Estoy en un hotel. Es curioso, porque es un hotel que se encuentra enfrente o muy cerca de mi casa, y no sé muy bien si me alojo de continuo o si sólo he pasado alguna noche, ni el motivo de mi estancia; tal vez un curso, un congreso, un trabajo.
Me marcho del hotel. Ignoro si tardaré mucho en regresar, o si, al contrario, mi despedida sólo será hasta mañana o incluso hasta esa misma noche.
Los empleados del hotel trasladan objetos desde el vestíbulo hasta un salón contiguo. Debe de celebrarse una reunión, y esos objetos embalados tienen toda la pinta de ser regalos para los asistentes. En un momento, me he quedado solo. He visto uno de esos regalos, a medio envolver, encima de una mesa. Es una especie de portarretratos de cerámica, compuesto de dos partes. No me resisto. Guardo en su envoltorio de cartón una de las partes, la otra la dejo y vuelvo a subir a mi habitación. Creo que no lo echarán de menos, y, en todo caso, cuando eso suceda, yo ya me encontraré lejos de allí. Nadie sospechará de mí, porque soy un cliente habitual.
Al llegar a la habitación me encuentro con otro cliente. Lo conozco. Viste un traje color crema, bien cortado, y sostiene en la mano varias copas. Va de un lado a otro, estornudando. Le pregunto qué tal se encuentra. Como una de las copas está casi vacía, presumo que ha bebido más de la cuenta. Debo de insinuarle algo en ese sentido, poque él lo niega con amabilidad. Le echa la culpa a la alergia.

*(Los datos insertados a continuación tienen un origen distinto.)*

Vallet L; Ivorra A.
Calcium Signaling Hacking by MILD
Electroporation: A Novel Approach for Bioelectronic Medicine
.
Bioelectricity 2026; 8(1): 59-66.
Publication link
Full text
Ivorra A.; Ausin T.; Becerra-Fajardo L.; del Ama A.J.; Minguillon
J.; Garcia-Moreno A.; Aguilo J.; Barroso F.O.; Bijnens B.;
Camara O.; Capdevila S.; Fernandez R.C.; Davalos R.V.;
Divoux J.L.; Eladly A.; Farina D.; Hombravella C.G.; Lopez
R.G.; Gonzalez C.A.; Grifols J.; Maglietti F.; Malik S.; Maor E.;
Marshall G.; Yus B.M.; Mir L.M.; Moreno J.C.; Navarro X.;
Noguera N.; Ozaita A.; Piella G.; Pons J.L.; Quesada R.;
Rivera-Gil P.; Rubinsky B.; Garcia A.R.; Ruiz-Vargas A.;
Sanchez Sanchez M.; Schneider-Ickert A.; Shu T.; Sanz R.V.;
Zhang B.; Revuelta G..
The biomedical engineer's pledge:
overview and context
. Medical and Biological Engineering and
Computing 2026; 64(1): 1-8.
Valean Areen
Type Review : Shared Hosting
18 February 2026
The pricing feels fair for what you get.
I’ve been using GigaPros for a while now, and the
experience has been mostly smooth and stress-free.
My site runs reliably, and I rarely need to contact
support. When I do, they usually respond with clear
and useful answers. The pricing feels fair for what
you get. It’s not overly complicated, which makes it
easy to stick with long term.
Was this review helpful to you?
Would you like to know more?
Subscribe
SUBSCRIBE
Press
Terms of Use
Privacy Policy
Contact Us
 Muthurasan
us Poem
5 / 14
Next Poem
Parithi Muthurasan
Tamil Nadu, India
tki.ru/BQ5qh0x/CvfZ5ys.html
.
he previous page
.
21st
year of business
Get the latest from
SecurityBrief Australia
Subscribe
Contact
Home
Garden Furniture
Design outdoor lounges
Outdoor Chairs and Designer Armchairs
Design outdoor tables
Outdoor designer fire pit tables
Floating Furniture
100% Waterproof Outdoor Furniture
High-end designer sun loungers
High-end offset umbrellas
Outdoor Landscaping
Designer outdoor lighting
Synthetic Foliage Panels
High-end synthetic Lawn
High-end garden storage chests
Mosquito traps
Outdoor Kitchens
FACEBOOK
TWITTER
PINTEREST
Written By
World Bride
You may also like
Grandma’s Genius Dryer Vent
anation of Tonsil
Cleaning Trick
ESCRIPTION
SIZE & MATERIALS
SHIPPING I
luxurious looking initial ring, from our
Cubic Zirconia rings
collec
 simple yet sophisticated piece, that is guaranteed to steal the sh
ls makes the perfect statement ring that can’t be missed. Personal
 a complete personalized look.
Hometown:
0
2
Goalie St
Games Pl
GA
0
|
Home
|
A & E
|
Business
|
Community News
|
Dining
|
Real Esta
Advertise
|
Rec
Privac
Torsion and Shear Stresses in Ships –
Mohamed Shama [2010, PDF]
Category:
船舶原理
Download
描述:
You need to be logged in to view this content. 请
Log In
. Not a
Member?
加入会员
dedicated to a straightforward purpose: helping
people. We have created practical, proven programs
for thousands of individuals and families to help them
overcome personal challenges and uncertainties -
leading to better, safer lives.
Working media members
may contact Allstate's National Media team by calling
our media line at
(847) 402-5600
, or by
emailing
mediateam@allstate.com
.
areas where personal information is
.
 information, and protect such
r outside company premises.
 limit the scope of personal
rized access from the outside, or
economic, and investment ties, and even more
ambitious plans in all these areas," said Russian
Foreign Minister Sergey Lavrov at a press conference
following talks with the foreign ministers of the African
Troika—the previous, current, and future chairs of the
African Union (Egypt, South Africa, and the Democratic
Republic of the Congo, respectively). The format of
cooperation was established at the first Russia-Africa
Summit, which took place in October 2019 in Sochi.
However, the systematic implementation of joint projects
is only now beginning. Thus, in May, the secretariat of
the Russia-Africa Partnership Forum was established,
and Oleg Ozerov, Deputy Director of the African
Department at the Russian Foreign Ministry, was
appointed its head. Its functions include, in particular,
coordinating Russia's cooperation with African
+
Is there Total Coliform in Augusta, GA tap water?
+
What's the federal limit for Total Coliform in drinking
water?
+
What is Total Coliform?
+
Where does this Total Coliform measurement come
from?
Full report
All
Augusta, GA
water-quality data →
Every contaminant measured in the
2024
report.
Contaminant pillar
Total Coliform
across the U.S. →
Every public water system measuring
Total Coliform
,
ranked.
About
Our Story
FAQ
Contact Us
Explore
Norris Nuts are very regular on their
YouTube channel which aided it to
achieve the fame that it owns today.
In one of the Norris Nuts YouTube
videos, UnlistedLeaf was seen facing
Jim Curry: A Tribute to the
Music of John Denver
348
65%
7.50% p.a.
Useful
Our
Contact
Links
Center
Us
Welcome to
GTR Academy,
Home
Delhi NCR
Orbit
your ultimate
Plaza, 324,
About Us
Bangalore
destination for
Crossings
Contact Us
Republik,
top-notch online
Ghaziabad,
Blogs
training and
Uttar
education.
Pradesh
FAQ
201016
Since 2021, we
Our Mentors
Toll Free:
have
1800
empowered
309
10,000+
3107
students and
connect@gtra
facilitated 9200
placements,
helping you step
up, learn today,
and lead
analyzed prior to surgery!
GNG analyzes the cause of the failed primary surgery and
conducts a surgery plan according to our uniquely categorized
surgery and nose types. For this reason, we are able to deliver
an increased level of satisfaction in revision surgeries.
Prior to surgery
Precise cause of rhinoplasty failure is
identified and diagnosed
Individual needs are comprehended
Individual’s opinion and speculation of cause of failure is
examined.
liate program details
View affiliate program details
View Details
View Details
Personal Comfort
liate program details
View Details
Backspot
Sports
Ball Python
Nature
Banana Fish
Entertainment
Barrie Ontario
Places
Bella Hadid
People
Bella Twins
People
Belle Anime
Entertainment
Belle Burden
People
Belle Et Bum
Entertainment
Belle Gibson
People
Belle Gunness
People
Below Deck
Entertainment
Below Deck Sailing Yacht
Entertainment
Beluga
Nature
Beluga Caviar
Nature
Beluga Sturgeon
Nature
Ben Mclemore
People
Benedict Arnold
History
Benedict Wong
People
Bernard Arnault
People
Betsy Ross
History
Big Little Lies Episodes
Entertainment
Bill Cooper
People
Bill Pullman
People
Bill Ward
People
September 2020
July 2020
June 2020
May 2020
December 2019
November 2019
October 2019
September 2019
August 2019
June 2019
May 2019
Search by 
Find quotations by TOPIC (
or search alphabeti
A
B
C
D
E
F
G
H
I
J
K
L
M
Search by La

Entro en la habitación. Ya está hecha. Sin embargo, hay algo extraño. Es una habitación con dos camas, y una de ellas ha sido recogida, plegada, y ahora es un sillón, situado cerca de la terraza, más allá de la otra cama. Pienso que han hecho bien, que sólo se utiliza una, y que no tiene sentido tener la otra allí al lado, estorbando. Aunque me era útil para apoyarme en el borde y descalzarme. En fin, ahora utilizaré el sillón. No será difícil convertirlo en cama al llegar la noche y volverlo a armar antes de abandonar la habitación, por la mañana. Así, mi invitada pasará desapercibida.
Dejo la habitación. Al salir al zaguán, ya no veo al conocido del traje color crema. El regalo a medio envolver está encima de una mesa. Qué imprudente he sido. Cualquiera que lo haya visto puede sospechar y descubrirme. No hay tiempo que perder. Debo abandonar el hotel cuanto antes. A esa hora ya debe de haber vigilantes en la salida. Guardo el regalo en una bolsa. No sé por qué me empeño en llevarme ese objeto que no me gusta nada; es bastante hortera, pero creo que a mi madre le gustará y, además, debe de haber costado lo suyo. Tiene más valor llevarse un objeto caro. Coloco en la bolsa un cuaderno, y otra bolsa de supermercado, arrugada, para disimular. Supongo que ni siquiera me registrarán. Con esa esperanza, aunque con precaución, me dirijo hacia las escaleras para abandonar de una vez por todas el hotel.